**Supplied text:**
#####
McSparran v. Commonwealth Of Pennsylvania et al
MEMORANDUM re MOTION for ExtTm to Complete Discovery Rule 56(d) Motion 104 (Order to follow as separate docket entry)Signed by Honorable William W. Caldwell on 2/24/17. (ma)
IN THE UNITED STATES DISTRICT COURT
FOR THE MIDDLE DISTRICT OF PENNSYLVANIA
KELLY HEFFNER, and JEFFREY
: CIVIL NO. 1:13-CV-1932
Plaintiff is Patricia McSparran. Defendants are the Commonwealth of
Pennsylvania (the Commonwealth); the Pennsylvania Department of Environmental
Protection (DEP); Kelly Heffner, at the relevant time, DEP’s Deputy Secretary for Water
Management in the Office of Water Management; and Jeffrey Logan, DEP’s Executive
Deputy Secretary for Administration and Management.
Plaintiff was formerly DEP’s Director of the Bureau of Waterways
Engineering and Wetlands, a position where she was Heffner’s immediate subordinate.
She brought this suit alleging she was given unequal pay, subjected to harassment and
then fired from her job, all on the basis of her sex.
Before the court is Plaintiff’s motion (Doc. 104) under Fed. R. Civ. P. 56(d)
seeking additional discovery to be used in opposing Defendants’ pending motion for
summary judgment. The motion is accompanied by her counsel’s penalty-of-perjury
declaration. Plaintiff seeks the following discovery concerning males she alleges are
comparators for the purpose of her discharge claim: “electronic communication
records/emails 2004-2012 for relevant male co-workers Dana Aunkst, Marcus Kohl, Tom
Bold, Glenn Rider, John Hines, Duke Adams and Jeffrey Means and . . . the discipline
and job history for Tom Bold, Joseph Sieber and Gary Obleski for the time period 2004
through the present.” (Doc. 104, Pl.’s Mot., at ECF p. 7).
#####
[Collected data entries]
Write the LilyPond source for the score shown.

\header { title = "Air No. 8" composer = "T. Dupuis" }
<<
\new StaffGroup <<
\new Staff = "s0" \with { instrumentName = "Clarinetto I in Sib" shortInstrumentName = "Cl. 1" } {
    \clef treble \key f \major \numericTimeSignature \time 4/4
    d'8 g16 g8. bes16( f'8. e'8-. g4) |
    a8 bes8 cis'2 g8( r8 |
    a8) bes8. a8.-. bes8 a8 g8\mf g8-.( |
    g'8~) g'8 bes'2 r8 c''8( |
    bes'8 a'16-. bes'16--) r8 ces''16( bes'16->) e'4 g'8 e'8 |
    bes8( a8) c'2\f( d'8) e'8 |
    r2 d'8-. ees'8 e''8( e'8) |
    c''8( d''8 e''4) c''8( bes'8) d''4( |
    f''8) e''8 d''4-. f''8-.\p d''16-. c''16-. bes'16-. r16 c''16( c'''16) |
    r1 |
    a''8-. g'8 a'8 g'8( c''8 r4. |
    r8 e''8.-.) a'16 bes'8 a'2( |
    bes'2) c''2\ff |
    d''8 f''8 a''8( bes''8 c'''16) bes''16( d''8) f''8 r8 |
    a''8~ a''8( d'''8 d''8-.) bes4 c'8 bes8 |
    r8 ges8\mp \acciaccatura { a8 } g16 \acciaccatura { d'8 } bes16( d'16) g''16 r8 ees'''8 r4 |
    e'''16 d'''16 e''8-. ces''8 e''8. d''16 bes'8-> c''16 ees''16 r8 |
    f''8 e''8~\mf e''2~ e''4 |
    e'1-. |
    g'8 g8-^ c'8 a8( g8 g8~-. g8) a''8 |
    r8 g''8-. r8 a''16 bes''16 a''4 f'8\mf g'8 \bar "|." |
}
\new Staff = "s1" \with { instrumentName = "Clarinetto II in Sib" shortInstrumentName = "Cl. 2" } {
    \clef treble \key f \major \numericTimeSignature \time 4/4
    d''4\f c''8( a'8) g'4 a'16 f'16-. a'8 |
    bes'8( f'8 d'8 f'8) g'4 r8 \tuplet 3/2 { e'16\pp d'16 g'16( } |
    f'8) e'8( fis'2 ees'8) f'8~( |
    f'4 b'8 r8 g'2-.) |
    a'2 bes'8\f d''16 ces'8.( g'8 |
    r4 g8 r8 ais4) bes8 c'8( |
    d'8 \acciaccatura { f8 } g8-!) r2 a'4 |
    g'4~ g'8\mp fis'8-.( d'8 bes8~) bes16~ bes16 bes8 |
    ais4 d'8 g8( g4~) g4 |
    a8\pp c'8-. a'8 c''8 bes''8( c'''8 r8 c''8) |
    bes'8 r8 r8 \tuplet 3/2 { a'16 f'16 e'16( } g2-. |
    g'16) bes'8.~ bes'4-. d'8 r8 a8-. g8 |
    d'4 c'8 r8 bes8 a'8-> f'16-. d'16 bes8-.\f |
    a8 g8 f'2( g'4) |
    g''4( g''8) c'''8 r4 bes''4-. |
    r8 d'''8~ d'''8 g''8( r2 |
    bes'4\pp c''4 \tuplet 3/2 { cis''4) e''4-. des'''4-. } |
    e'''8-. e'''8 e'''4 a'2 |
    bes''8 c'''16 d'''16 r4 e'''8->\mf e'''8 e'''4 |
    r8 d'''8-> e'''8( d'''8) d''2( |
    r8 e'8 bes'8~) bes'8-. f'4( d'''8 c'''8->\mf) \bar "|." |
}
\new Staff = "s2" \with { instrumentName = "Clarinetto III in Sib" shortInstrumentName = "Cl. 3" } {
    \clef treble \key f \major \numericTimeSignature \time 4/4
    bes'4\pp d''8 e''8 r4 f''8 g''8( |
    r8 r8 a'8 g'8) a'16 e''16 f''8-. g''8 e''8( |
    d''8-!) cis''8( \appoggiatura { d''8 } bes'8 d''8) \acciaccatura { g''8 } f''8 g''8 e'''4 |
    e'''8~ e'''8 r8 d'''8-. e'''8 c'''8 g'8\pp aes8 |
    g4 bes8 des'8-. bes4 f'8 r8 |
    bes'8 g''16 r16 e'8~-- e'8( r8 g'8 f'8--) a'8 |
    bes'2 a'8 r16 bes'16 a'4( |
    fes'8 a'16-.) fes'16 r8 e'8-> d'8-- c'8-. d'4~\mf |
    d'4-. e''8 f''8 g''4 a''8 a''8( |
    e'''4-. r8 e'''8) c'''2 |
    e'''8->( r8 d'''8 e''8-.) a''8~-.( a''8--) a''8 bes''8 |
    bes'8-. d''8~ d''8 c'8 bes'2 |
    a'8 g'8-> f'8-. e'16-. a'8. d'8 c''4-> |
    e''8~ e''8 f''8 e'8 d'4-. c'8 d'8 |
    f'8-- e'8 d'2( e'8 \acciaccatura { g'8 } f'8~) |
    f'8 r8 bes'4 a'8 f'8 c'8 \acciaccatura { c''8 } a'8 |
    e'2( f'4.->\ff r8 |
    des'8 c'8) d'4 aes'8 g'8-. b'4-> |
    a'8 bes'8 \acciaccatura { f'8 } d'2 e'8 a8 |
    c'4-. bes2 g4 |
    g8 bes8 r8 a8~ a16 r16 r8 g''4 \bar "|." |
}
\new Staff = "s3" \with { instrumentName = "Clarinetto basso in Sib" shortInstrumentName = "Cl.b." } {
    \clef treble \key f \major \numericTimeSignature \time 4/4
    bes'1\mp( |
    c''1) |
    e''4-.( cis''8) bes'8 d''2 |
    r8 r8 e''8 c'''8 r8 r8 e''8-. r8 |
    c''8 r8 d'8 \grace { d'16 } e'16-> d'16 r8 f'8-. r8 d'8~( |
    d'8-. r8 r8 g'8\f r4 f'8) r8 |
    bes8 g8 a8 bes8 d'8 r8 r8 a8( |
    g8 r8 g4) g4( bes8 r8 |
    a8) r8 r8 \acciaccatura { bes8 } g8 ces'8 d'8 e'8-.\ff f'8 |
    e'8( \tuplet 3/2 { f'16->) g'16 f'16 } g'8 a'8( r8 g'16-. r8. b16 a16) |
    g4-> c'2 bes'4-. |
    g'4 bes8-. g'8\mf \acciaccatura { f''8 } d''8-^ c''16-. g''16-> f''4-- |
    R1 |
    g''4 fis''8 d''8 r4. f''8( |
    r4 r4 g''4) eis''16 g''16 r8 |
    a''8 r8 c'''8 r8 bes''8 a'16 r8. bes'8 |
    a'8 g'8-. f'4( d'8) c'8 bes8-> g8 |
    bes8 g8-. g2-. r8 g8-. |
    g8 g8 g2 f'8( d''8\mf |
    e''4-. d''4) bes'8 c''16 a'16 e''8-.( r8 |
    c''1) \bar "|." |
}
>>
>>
#####
**Tasks:**
1. According to the court memorandum, what job did the plaintiff formerly hold at DEP?
2. Reproduce the stretch of the court memorandum from "Before the court" through "at ECF p. 7).".
3. Using the court memorandum, explain why the plaintiff is asking for the emails and job records of certain male co-workers.
The records have nothing to do with the court memorandum.

**Answers to the exercise:**
1. She was DEP's Director of the Bureau of Waterways Engineering and Wetlands.

2.
Before the court is Plaintiff’s motion (Doc. 104) under Fed. R. Civ. P. 56(d)
seeking additional discovery to be used in opposing Defendants’ pending motion for
summary judgment. The motion is accompanied by her counsel’s penalty-of-perjury
declaration. Plaintiff seeks the following discovery concerning males she alleges are
comparators for the purpose of her discharge claim: “electronic communication
records/emails 2004-2012 for relevant male co-workers Dana Aunkst, Marcus Kohl, Tom
Bold, Glenn Rider, John Hines, Duke Adams and Jeffrey Means and . . . the discipline
and job history for Tom Bold, Joseph Sieber and Gary Obleski for the time period 2004
through the present.” (Doc. 104, Pl.’s Mot., at ECF p. 7).

3. She alleges that these men are comparators for her discharge claim. She wants the extra discovery so she can use it to oppose the defendants' pending motion for summary judgment.